Fianna Fail fraying at the edges

The 26-County Taoiseach Brian Cowen is said to be struggling to maintain control over his Fianna Fail party amid an escalating jobs crisis.

The party reached a historically low 17 per cent in a last month’s Irish Times poll, and a number of party TDs have become openly critical of Cowen and his media performances.

Cowen’s most prominent ‘dissidents’ are TDs John McGuinness, Noel O’Flynn and Sean Power, but a number of others within the parliamentary party have rebelled against bills in the Dublin parliament banning stag hunting and restricting dog breeding.

However, unemployment figures showing that 452,882 people are now receiving assistance are the major source of the party’s unpopularity. Unless Fianna Fail can find an unexpected way to reverse its fortunes, many of its TDs are facing the end of their political careers, and panic is beginning to set in on the Fianna Fail backbenches.

A declaration by Cowen last week that the recession in the state is technically over was widely derided as an attempt to ‘talk up’ both the economy and his flagging leadership.

The latest figures show the 26 County state is now seeing growth in its Gross Domestic Product, but only as a result of multinational corporations increasingly using the state’s tax haven status to declare profits from overseas.

Some 2,000 jobs have been lost each week since the current government came into office and there have been warnings this week that 4,000 more workers are set to lose their jobs at a stroke in eircom and the two main Irish banks.

Mr Cowen said the Government was dealing with the issue on a daily basis, and “the only way we can create more jobs is to make our economy more competitive” and by continuing the bailout of the banking and property sectors.

He said “jobs will not be created in a vacuum, and will not be created on the basis of letting our public finances go out of control”.

“They certainly will not be created by the contention that we should not try to repair the banking system, which is fundamental.”

The government is reported to be considering the sale of a number of semi-state organisations such as the ESB, Bord Gais and others in order to finance the budget.

Sinn Féin Finance Spokesperson Arthur Morgan said his party will resist the selling off of state enterprises, or what he called ‘the family silver’.

Morgan said privatising buoyant state companies which are actually returning investment for the public coffers would not fix the economy.

“It was not state companies that helped cause this crisis, but private banks, and history has shown that privatising services leads to a diminishment in those services.

“We can see from news today that it also leads to unstable working conditions, as the employees of Eircom can testify to.

“Privatising companies is an ideological agenda pursued by Fianna Fáil and Fine Gael for decades.
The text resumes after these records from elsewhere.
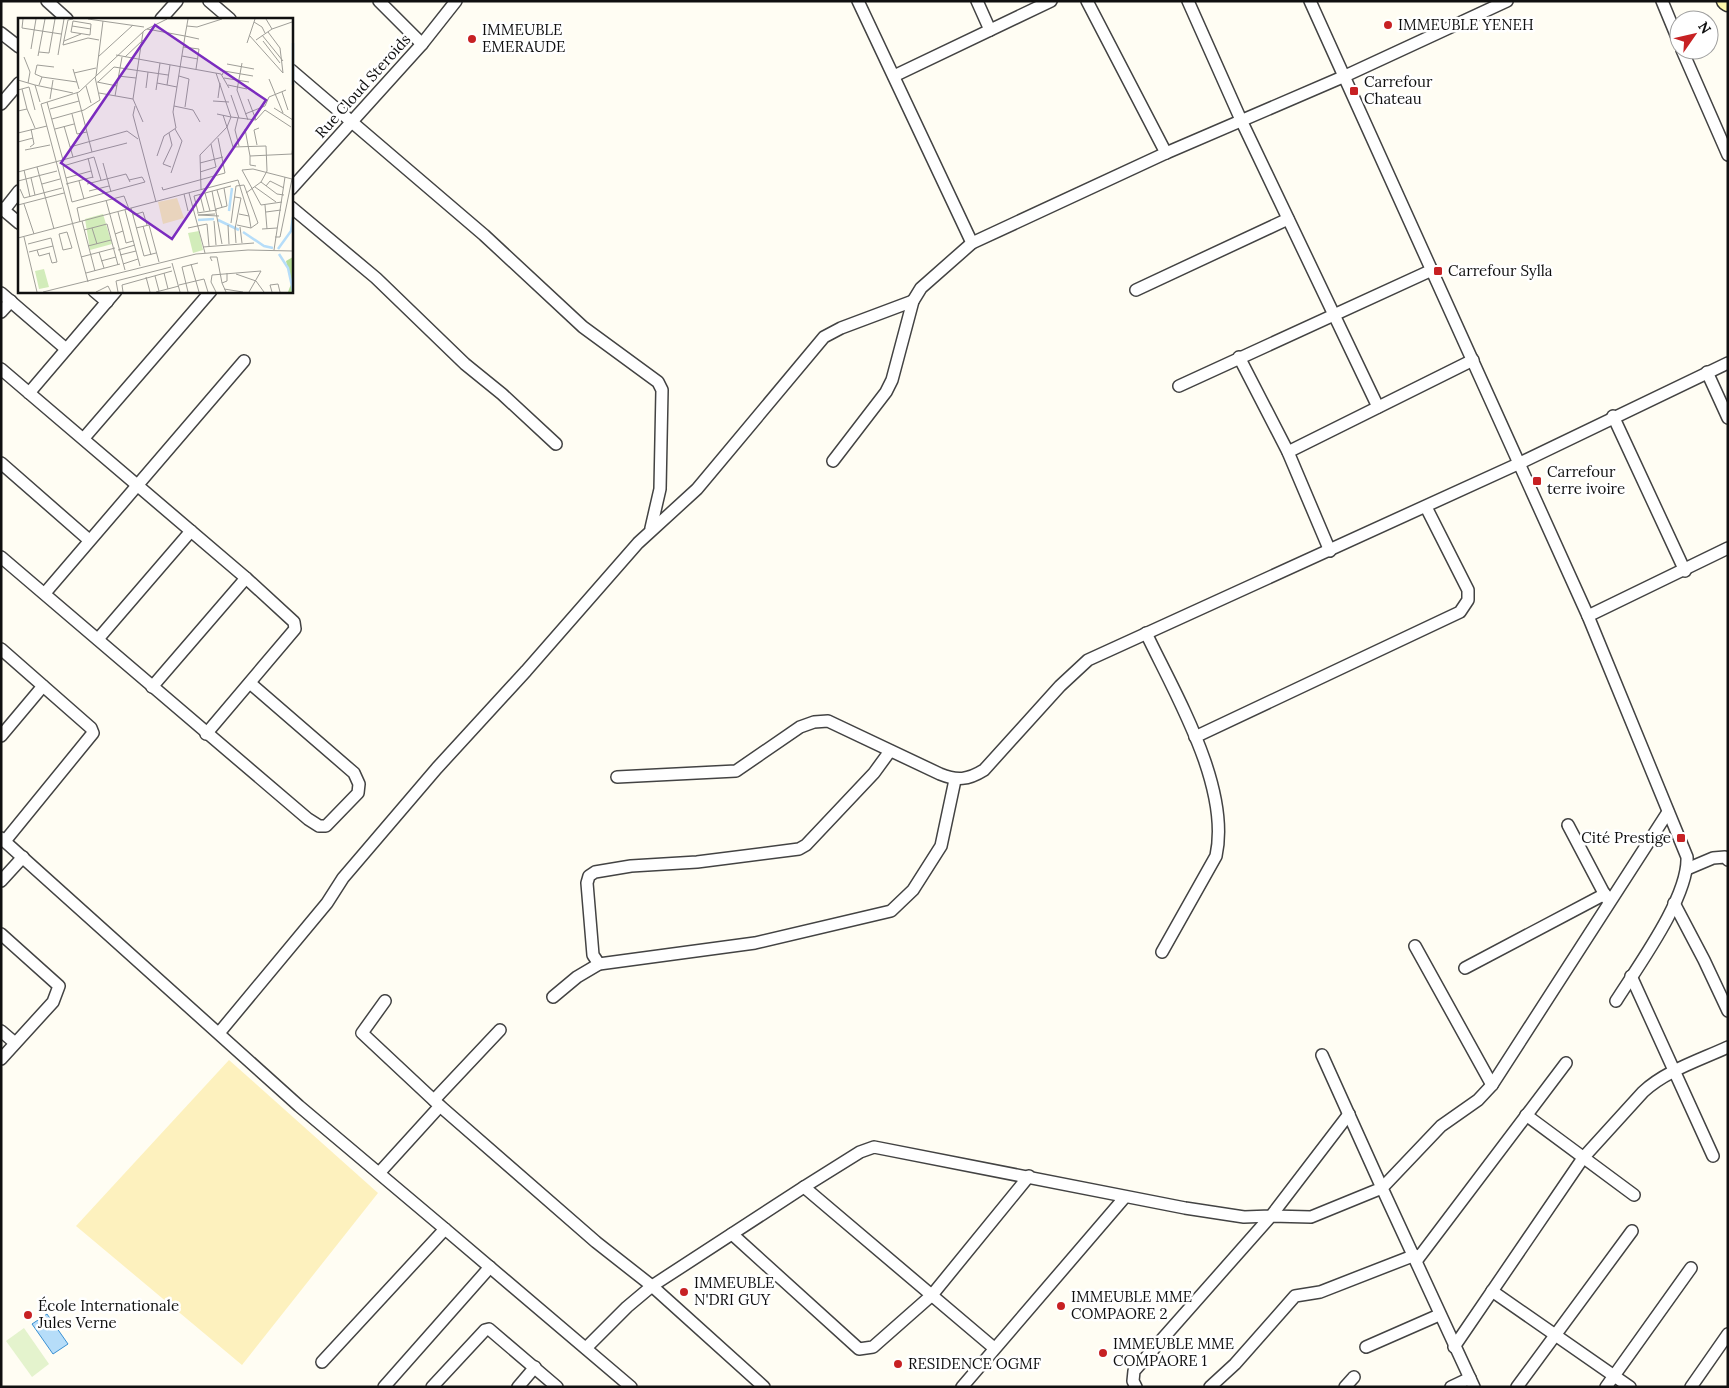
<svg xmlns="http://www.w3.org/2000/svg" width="1729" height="1388" font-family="Lora,serif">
  <rect width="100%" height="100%" fill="#fffdf3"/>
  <polygon fill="#fdf1be" points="229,1060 378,1193 242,1365 76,1226"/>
  <polygon fill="#e4f3cd" points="24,1328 49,1364 32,1377 6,1341"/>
  <polygon fill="#b6ddf9" stroke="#3a90d3" points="47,1314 68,1344 53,1354 32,1324"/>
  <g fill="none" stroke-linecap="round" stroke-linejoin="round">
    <g stroke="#434343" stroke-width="14">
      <g id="street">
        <polyline points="47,1 67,19"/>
        <polyline points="209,1 230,19"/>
        <polyline points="379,1 422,44"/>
        <polyline points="858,1 972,243"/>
        <polyline points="977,1 990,30"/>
        <polyline points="1087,1 1166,153"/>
        <polyline points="1188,1 1241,120 1378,407"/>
        <path d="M 1310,1 L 1588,616 L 1687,857 C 1689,897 1638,966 1616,1001"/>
        <polyline points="1662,1 1679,42"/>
        <polyline points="161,19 177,1"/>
        <polyline points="1,33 19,47"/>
        <polyline points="1682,50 1728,155"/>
        <polyline points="291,70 484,235 583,327 658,382 662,390 660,489 651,528"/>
        <polyline points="894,76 1051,1"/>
        <polyline points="1,104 19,83"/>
        <polyline points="291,189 422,44 456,1"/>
        <polyline points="291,207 376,278 465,364 502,394 556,444"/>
        <polyline points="1,208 19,223"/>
        <polyline points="4,210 19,191"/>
        <polyline points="1136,290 1288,219"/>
        <polyline points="94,291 107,302"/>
        <polyline points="1,293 66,349"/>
        <polyline points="1,312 11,301"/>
        <polyline points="1239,357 1288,452 1330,551"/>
        <polyline points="1,369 246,578 294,622 295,629 206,734"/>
        <polyline points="1707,372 1728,418"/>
        <polyline points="1179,386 1432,270"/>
        <polyline points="29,393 116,291"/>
        <polyline points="1613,416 1685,571"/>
        <polyline points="84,438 211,291"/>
        <polyline points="1288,452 1473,360"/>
        <polyline points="833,461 886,392 892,380 913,301 921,288 972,243 1166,153 1345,76 1507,1"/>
        <polyline points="1,463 89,540"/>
        <polyline points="1,557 308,819 319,826 326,826 358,793 359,784 354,773 250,683"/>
        <polyline points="45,593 244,361"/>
        <polyline points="1588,616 1728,548"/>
        <path d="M 1146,633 C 1175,694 1231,787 1216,856 L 1162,952"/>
        <polyline points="98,639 191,531"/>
        <polyline points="1,649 91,728 93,733 5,841"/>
        <polyline points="152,687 246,578"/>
        <polyline points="1,736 43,686"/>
        <polyline points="1195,737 1460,612 1468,600 1468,590 1426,507"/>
        <path d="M 617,777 L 736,771 L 800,727 L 814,722 L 828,721 L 940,774 C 957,781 968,780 984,770 L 1060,686 L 1088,660 L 1520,463 L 1728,363"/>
        <polyline points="1568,825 1607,899"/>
        <polyline points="1,838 299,1106 445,1229"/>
        <polyline points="1687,869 1713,858 1725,857 1728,860"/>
        <polyline points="1,881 23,857"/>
        <polyline points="1674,903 1704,960 1728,1011"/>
        <polyline points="1,934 59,986 53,1002 1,1059"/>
        <polyline points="1415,946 1492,1085"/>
        <polyline points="599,964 593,955 587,883 589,876 595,872 631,866 697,862 799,849 806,845 874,773 890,751"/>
        <polyline points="1465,968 1605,894"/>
        <polyline points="1631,976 1713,1156"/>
        <polyline points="553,997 577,977 599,964 755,943 891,911 913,890 941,846 955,780"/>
        <polyline points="385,1001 362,1033 440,1106 596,1242 652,1286 764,1387"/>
        <polyline points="1,1031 15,1043"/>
        <polyline points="219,1033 327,903 343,878 437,768 526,671 638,543 697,489 824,337 841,328 913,301"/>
        <polyline points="434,1100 500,1030"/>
        <polyline points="1526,1115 1634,1195"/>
        <polyline points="380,1172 440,1106"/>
        <polyline points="804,1187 994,1348"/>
        <polyline points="732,1234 859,1349 873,1347 932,1295 1029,1176"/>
        <polyline points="1417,1260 1566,1063"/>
        <polyline points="1492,1291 1630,1387"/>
        <polyline points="1366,1347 1439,1315"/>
        <path d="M 1454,1347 L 1583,1158 L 1643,1092 C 1665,1071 1700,1060 1728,1047"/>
        <polyline points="586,1348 627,1307 652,1286 804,1187 860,1152 874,1147 1185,1208 1244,1217 1271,1216 1349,1114"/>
        <polyline points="322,1362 445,1229 631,1387"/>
        <polyline points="384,1387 490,1267"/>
        <polyline points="432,1387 485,1330 489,1329 557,1387"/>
        <polyline points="518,1387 535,1367"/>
        <polyline points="962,1387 1125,1197"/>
        <polyline points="1136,1387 1133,1381 1134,1371 1271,1216 1311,1217 1382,1188 1322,1055"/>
        <polyline points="1210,1387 1235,1364 1295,1296 1320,1292 1415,1255"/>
        <polyline points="1345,1387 1354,1377"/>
        <polyline points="1451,1387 1470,1378"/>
        <polyline points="1474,1387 1382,1188 1441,1126 1478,1100 1492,1085 1668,812"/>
        <polyline points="1517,1387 1632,1231"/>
        <polyline points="1606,1387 1691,1268"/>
        <polyline points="1691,1387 1728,1334"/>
      </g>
    </g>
    <g stroke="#323232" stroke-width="19">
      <polyline id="secondary" points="1725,1 1728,3"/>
    </g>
    <use href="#street" stroke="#fff" stroke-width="11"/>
    <use href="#secondary" stroke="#fff9ae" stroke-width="16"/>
  </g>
  <g fill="#c72123" stroke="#fff" stroke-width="2">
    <circle cx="1388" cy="25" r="5"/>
    <circle cx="472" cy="39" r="5"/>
    <rect x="1349" y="86" width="10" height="10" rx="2.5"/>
    <rect x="1433" y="266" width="10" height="10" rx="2.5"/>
    <rect x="1532" y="476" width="10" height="10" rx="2.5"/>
    <rect x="1676" y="833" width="10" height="10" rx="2.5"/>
    <circle cx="684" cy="1292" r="5"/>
    <circle cx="1061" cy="1306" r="5"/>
    <circle cx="28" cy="1315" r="5"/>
    <circle cx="1103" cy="1353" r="5"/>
    <circle cx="898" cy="1364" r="5"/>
  </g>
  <g text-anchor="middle" stroke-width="5" stroke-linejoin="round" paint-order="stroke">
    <g font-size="15" fill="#101010" stroke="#fff" text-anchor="start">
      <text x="1398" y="30">IMMEUBLE YENEH</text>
      <text x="482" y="35">IMMEUBLE<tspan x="482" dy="17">EMERAUDE</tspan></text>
      <text x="1364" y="87">Carrefour<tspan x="1364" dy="17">Chateau</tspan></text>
      <text x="1448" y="276">Carrefour Sylla</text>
      <text x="1547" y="477">Carrefour<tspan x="1547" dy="17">terre ivoire</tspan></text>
      <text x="1671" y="843" text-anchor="end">Cité Prestige</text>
      <text x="694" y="1288">IMMEUBLE<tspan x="694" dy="17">N'DRI GUY</tspan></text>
      <text x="1071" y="1302">IMMEUBLE MME<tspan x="1071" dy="17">COMPAORE 2</tspan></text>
      <text x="38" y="1311">École Internationale<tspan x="38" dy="17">Jules Verne</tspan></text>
      <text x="1113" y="1349">IMMEUBLE MME<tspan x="1113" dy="17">COMPAORE 1</tspan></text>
      <text x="908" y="1369">RESIDENCE OGMF</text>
    </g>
    <g font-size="15" fill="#101010" stroke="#fff">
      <text transform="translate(363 86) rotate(-48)" y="5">Rue Cloud Steroids</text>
    </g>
  </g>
  <g transform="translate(18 18)">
    <rect width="275" height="275" fill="#fffdf3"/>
    <path d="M 85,196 L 94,226 L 72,232 L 67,201 ZM 181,213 L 185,232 L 175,235 L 170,215 ZM 26,251 L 31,269 L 21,271 L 17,253 Z" fill="#d2ecba"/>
    <path d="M 275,239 L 275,274 L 270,274 L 273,266 L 268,243 Z" fill="#b5dd99"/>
    <path d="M 159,180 L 166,200 L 145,206 L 140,184 Z" fill="#fdf1be"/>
    <path fill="none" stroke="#b6ddf9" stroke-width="2.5" d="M 275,25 L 275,67M 211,193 L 214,170M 180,202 L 196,201M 200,202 L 221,212M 225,214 L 246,228 L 255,230M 260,231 L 273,213 L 275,199M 261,236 L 270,250 L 275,273"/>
    <path fill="none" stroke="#9f9e98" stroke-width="1" d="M 5,1 L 4,10 L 43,16M 55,1 L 50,2 L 45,27 L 70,20 L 81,22M 70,1 L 126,9M 55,3 L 73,6 L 72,17 L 53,14 ZM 236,4 L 244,9 L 247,15M 54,8 L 73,11M 169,8 L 179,9 L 204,1M 129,11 L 167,18 L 170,1M 254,11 L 274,4M 250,14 L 262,30 L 265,55M 231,17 L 265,55M 244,17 L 265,43M 238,22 L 254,11 L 248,1M 46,23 L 63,16M 245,23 L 262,45M 229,25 L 237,1M 165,29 L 181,31 L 178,51M 13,31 L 18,1M 21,34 L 31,35 L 37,1M 40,37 L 46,1M 98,37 L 203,56 L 211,70M 20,38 L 27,1M 164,38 L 180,41M 6,39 L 12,54 L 10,65M 80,39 L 115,7M 107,39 L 125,22M 224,45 L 219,72 L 230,102M 209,46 L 236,51M 55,51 L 61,71M 56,55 L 78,50M 198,55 L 213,99 L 238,102 L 247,92 L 273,109M 204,57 L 206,53 L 235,58M 78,58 L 85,3M 100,58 L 118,60M 161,58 L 171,61 L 167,89M 24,59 L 17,56 L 19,47 L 36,49M 206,60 L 231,64M 251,61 L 265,95M 0,62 L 17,67M 79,64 L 99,68M 80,64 L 96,49 L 150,57M 139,65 L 159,69M 21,67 L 24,59 L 59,64M 149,67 L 152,47M 210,67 L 229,71M 68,68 L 73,85M 128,70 L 130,54M 0,72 L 11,69 L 17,92M 138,72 L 142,45M 264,74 L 270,92M 81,75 L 115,81M 213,77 L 221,100M 97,78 L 104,39M 200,80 L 202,65M 32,81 L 35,62M 230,81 L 238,102M 195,83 L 211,84M 22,84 L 17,67 L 55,75M 29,84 L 45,142M 117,88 L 115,97 L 138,184M 156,88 L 175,92 L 182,104M 256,90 L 275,102M 9,91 L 17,110M 32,91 L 61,83M 0,93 L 9,91 L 4,71M 54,96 L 59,116 L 69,114M 199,96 L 213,99 L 209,109 L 215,129 L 248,128 L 249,153 L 243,164 L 228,175M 227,96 L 247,88 L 251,79 L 268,72M 220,100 L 217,112 L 221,128M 34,101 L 66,92 L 82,82 L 77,59M 125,104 L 115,81 L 125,14M 46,108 L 55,139M 37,111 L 56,106M 227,111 L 232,138 L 274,136 L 275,127M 0,115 L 29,108M 151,115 L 154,127 L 145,146 L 153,149M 0,124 L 15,120M 239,127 L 236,112 L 241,110M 12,129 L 16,126 L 13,111M 52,129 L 109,113 L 120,121M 7,132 L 32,127M 74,134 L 109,125M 139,138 L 146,118 L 158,110 L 155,94 L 167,18 L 181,21M 232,138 L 232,147 L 238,148M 70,140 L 75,160M 85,145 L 93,174M 182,145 L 205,139M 19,149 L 36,211M 6,152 L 12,179M 0,154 L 74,134 L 59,75M 182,154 L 198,149 L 193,126M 153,155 L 164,123 L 157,111M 13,160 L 17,177M 48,160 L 73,153M 83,162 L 76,139 L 45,148 L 54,184 L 127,164 L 124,159 L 111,162M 0,163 L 39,153M 61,163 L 66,181M 243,164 L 259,176 L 266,177M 24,166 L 42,161M 48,166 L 75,159M 69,166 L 108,156 L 112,164M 248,168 L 252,163 L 266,170M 144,169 L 145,172 L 207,155 L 200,120M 237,169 L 258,184M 2,171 L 6,180 L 44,170M 183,171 L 182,137 L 209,109 L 205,97M 199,172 L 204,189M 71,173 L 91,168M 194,173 L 204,226M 171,175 L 187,235M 187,175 L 192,193M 182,177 L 186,193M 217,179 L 223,180 L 217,211 L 218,225M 88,182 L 107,252M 6,186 L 16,216M 0,187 L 46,175M 247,187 L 249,211M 113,190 L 126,238 L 138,235M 198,191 L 209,188 L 206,170M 107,192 L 122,248M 170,193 L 166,176 L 220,162 L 231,198M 100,194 L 105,213M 180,194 L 176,178 L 213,168M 248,194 L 263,192M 179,195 L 199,192M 221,196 L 231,198 L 233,210M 115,197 L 125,194 L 129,207M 180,197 L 201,198M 180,197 L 197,196M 64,203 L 77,253M 196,203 L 198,227M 62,204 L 59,190 L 106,178 L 111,191M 213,205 L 218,168 L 226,167 L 240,205 L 233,210 L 219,207M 210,207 L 211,226M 125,208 L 133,237M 222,209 L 224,225M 74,210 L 79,226M 118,210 L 131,207 L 141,244M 170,210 L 189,206 L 191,228M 244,211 L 259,210M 66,212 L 89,206 L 100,247M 49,214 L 54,230 L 45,232 L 41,216 ZM 97,216 L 105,213 L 108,225 L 115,223M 6,219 L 19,274M 257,219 L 262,219 L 274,161 L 235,151 L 224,152 L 243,187 L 264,184M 0,220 L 166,176M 10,226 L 33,220 L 39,244 L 34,245 L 31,235M 70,228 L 93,222M 185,229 L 236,225M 19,232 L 21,238 L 32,235M 100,232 L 117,227M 256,232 L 267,159M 11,234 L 35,228M 81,234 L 86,250M 102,237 L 118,233M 63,239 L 97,230M 83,243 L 98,239M 194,243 L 192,239 L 199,239 L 204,265M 154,245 L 162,274M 105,246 L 120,241M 173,246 L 181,274M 68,255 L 102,246M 146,255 L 150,271M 218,256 L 238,263 L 246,274M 137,258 L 141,273M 128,259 L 132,274M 70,264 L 23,86 L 61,74 L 127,12 L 149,1M 161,267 L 186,261 L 190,274M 206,271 L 225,274M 25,274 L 178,236 L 230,232 L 275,233M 78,274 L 90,268 L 93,274M 100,274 L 98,263 L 153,249M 105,274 L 104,267 L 154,253M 138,274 L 161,268M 170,274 L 164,249 L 180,245M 198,274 L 193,264 L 194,257 L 243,253 L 231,274M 208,274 L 204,265 L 209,263 L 209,255M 254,274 L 252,267 L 260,266 L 262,274"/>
    <path fill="#7b2cbf" fill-opacity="0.15" stroke="#7b2cbf" stroke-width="2.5" d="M 137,7 L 248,82 L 154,221 L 43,145 Z"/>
    <rect width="275" height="275" fill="none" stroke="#101010" stroke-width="2.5"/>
  </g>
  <rect width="1729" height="1388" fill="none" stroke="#101010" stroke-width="5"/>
  <g transform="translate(1694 35) rotate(56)"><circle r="24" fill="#ffffff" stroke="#9f9f9f"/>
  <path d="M0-4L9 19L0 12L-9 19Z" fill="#c72123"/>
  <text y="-8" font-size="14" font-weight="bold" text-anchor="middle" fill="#101010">N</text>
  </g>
</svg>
Behind it is short-sighted greed and often those who benefit have close ties to the government in power.”

Sinn Féin Vice-President Mary Lou McDonald said it was unacceptable that the Dublin parliament would go on a three-month break next week while nothing has been done to tackle the jobs crisis.

“There is no strategy to create jobs. This government is now trying to convince people that the economy has turned a corner, but economic growth in the absence of jobs is pointless. Despite some newspaper headlines heralding the end of the recession, the reality is that there are now more unemployed today than at any time in the history of the state.

“This week, with the media distracted by internal government wranglings over stag hunting and dog breeding, the government quietly pushed through legislation cutting social welfare entitlements.

“These cuts will cause real hardship for people who have no confidence of returning to the workforce any day soon given that nothing is being done to create jobs. Cutting public services and welfare undermines the state’s ability to make an economic recovery.

“Its time to implement the kind of job creation proposals set out by Sinn Féin over the last couple of years. We need to invest in job creation and bring forward specific strategies for potential growth sectors of the economy – sectors such as digital media, IT, agri-food, tourism and environmental technologies.

“Sinn Féin has advocated a concerted push by Government to stimulate economic growth and put in place a comprehensive job retention and creation strategy. But the Government is closing its eyes and ears to any alternative to its failed policies.”